MATERIAL SUPPLIED:
____________________
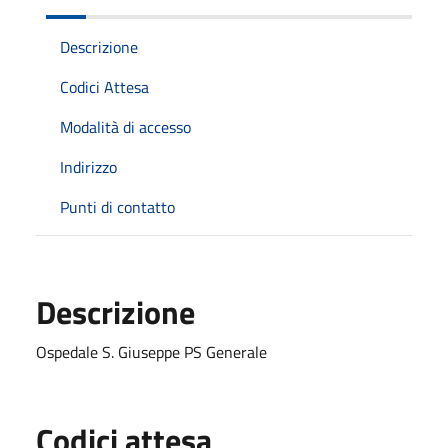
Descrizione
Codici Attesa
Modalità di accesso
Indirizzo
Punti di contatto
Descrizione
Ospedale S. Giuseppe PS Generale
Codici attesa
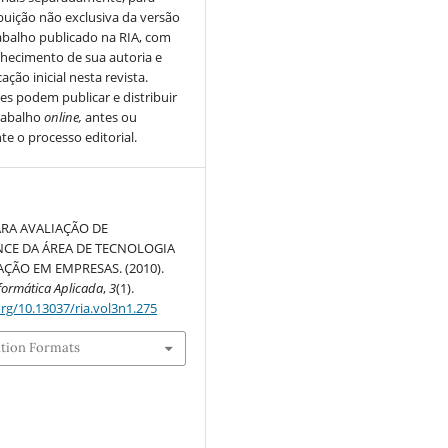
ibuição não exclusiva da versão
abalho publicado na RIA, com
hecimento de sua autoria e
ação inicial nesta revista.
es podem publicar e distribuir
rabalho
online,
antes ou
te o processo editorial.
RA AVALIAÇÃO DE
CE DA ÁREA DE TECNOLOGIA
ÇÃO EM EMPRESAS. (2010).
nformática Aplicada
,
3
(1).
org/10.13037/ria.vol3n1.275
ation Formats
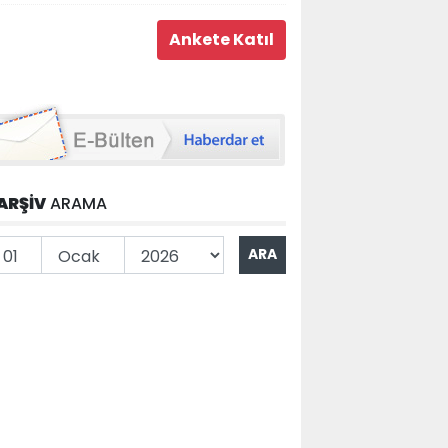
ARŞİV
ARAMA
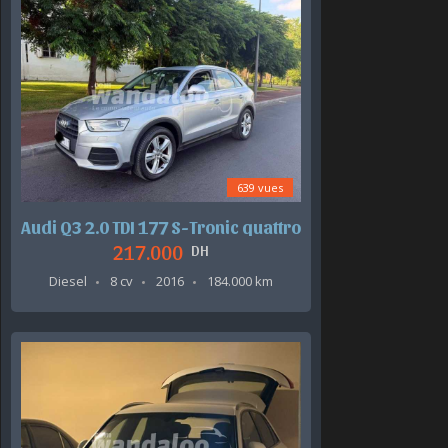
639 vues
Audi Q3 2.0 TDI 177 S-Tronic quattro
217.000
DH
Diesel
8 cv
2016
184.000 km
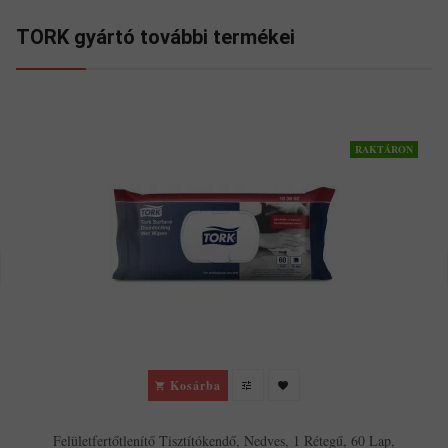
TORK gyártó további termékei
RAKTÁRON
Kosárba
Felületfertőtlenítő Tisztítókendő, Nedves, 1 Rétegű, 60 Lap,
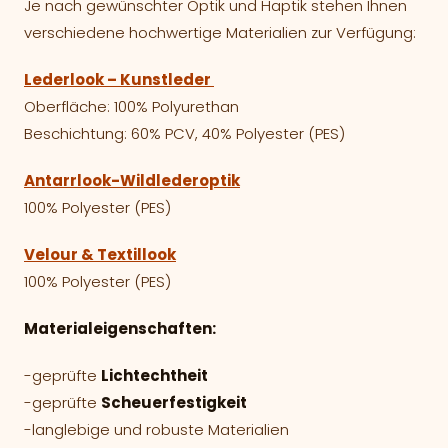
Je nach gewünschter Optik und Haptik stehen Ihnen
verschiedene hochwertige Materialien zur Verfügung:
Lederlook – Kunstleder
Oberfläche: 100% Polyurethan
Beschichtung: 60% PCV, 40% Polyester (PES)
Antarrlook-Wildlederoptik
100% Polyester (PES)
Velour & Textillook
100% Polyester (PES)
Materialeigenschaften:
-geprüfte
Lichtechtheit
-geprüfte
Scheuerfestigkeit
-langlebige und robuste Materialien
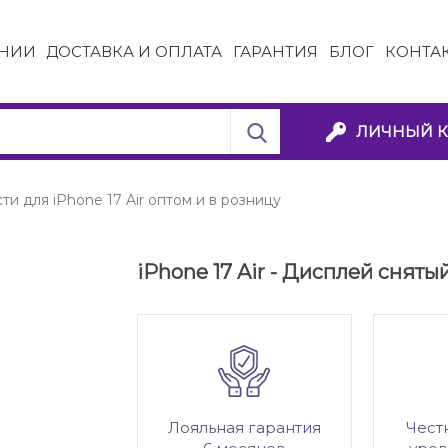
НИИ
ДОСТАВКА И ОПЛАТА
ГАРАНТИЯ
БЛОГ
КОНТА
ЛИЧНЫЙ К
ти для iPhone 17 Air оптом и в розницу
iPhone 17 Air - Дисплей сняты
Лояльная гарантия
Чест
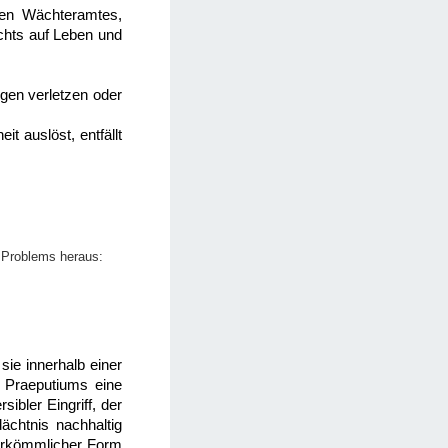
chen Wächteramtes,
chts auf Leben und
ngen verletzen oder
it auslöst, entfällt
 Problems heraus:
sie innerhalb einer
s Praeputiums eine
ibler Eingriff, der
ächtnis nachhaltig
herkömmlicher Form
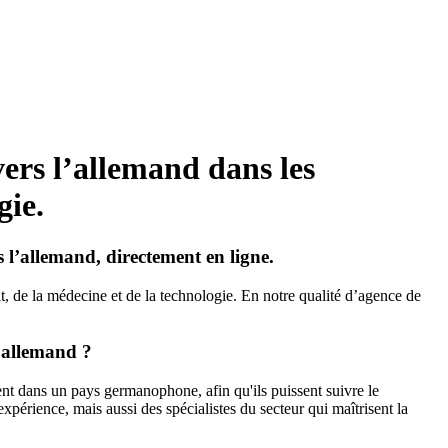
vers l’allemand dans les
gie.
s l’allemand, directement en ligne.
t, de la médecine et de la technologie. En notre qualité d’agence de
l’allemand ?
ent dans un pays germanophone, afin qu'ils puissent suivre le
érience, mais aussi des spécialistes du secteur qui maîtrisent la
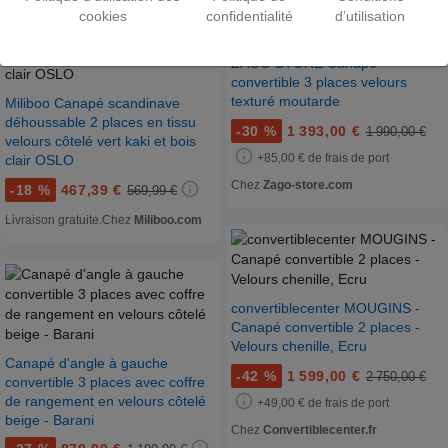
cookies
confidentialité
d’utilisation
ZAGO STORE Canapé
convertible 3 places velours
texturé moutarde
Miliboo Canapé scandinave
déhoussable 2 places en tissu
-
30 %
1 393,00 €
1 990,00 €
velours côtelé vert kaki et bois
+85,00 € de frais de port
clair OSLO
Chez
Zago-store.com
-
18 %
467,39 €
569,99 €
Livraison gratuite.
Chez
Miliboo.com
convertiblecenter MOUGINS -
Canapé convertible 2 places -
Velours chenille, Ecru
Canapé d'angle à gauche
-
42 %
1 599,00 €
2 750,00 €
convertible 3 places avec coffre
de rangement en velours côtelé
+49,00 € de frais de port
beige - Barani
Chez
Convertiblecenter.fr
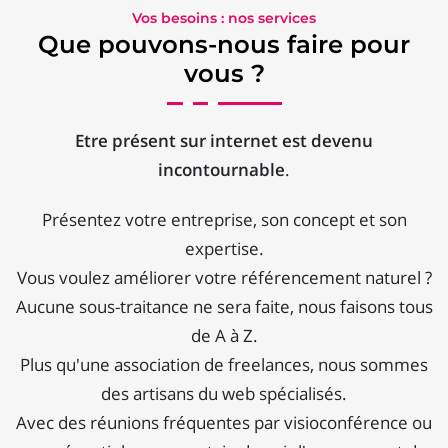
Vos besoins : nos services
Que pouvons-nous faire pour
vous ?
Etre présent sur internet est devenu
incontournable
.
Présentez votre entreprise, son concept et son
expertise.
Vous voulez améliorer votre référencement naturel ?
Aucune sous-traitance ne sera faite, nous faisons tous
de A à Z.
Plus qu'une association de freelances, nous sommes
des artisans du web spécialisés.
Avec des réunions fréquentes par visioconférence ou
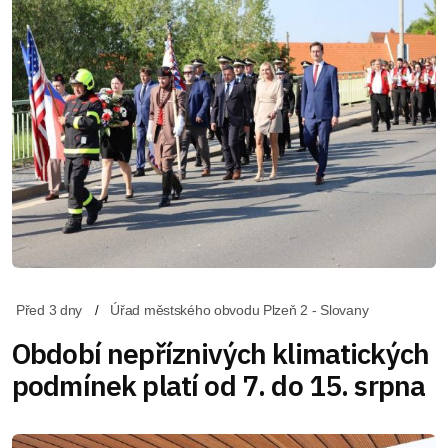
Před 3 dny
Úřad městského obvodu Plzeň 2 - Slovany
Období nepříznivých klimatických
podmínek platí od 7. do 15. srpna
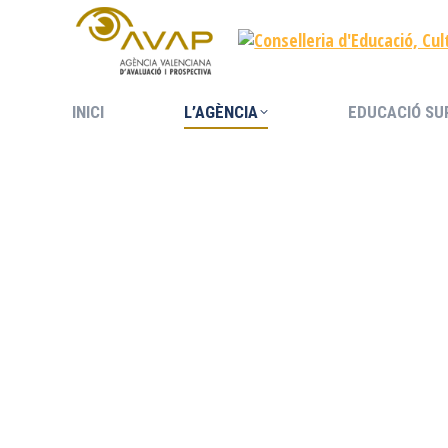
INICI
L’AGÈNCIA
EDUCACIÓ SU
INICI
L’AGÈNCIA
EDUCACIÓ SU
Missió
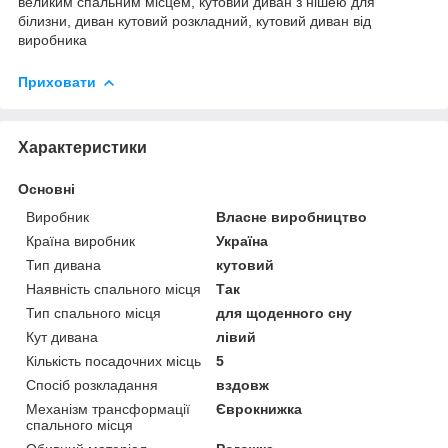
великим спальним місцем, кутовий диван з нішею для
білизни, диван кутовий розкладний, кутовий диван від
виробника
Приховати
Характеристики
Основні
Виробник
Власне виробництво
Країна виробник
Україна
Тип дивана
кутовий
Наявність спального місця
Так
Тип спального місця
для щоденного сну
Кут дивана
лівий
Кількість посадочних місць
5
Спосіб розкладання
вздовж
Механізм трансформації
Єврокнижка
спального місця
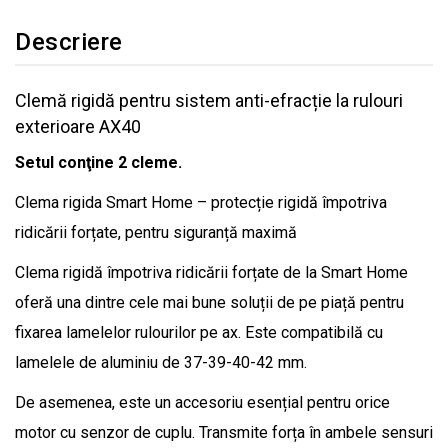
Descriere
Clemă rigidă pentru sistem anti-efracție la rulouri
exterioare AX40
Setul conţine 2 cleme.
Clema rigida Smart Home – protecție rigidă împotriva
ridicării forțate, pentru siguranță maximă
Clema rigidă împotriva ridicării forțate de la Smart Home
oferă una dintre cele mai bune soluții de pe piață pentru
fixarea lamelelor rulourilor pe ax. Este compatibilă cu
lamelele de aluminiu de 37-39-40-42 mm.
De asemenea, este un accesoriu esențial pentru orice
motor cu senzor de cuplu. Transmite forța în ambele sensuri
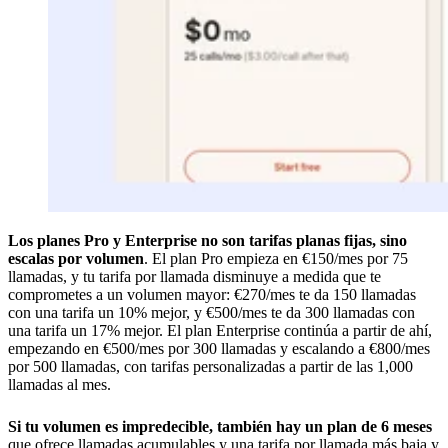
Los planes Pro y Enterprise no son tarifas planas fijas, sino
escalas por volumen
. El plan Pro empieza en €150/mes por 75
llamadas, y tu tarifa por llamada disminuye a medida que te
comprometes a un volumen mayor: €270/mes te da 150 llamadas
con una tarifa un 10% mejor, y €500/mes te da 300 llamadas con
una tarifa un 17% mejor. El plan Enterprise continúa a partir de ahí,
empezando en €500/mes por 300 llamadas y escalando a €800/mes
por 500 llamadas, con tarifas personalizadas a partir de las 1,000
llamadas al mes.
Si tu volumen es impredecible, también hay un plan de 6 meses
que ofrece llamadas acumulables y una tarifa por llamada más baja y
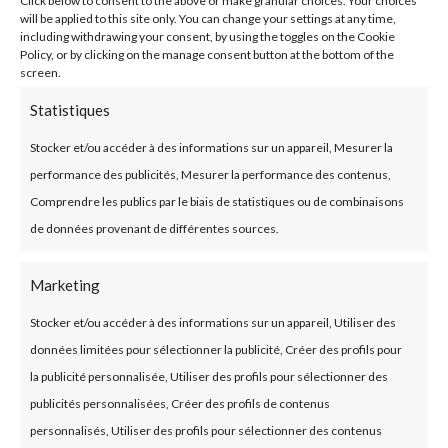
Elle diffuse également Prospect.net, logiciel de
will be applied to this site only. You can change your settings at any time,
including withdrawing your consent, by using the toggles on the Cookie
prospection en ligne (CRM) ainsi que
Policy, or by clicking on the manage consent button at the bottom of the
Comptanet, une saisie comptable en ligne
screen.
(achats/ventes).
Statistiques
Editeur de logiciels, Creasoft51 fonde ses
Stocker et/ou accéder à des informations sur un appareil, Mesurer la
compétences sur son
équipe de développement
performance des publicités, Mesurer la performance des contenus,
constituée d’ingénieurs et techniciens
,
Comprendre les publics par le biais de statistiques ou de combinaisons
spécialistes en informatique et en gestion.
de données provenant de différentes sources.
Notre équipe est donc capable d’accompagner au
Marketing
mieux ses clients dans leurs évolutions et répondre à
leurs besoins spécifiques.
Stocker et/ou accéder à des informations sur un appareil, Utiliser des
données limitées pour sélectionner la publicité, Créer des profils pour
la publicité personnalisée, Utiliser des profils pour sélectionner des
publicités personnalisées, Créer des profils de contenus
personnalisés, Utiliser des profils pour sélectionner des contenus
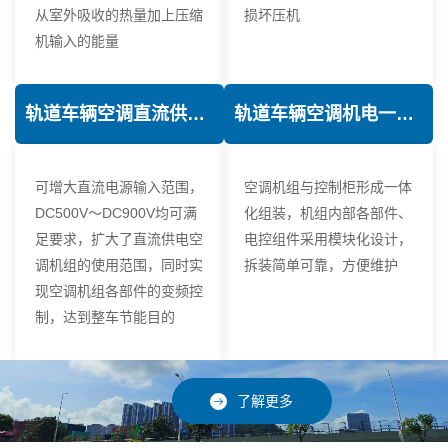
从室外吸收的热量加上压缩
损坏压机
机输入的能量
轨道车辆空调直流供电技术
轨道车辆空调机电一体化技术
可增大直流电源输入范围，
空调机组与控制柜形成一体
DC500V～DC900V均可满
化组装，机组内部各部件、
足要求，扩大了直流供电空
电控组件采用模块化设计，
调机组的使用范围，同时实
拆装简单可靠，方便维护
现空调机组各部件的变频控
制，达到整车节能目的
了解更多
____________________
WHAT TO DO:
Go through the listing above and return every line where the word "allemand" occurs.

EXERCISE OUTPUT:
vers l’allemand dans les
s l’allemand, directement en ligne.
l’allemand ?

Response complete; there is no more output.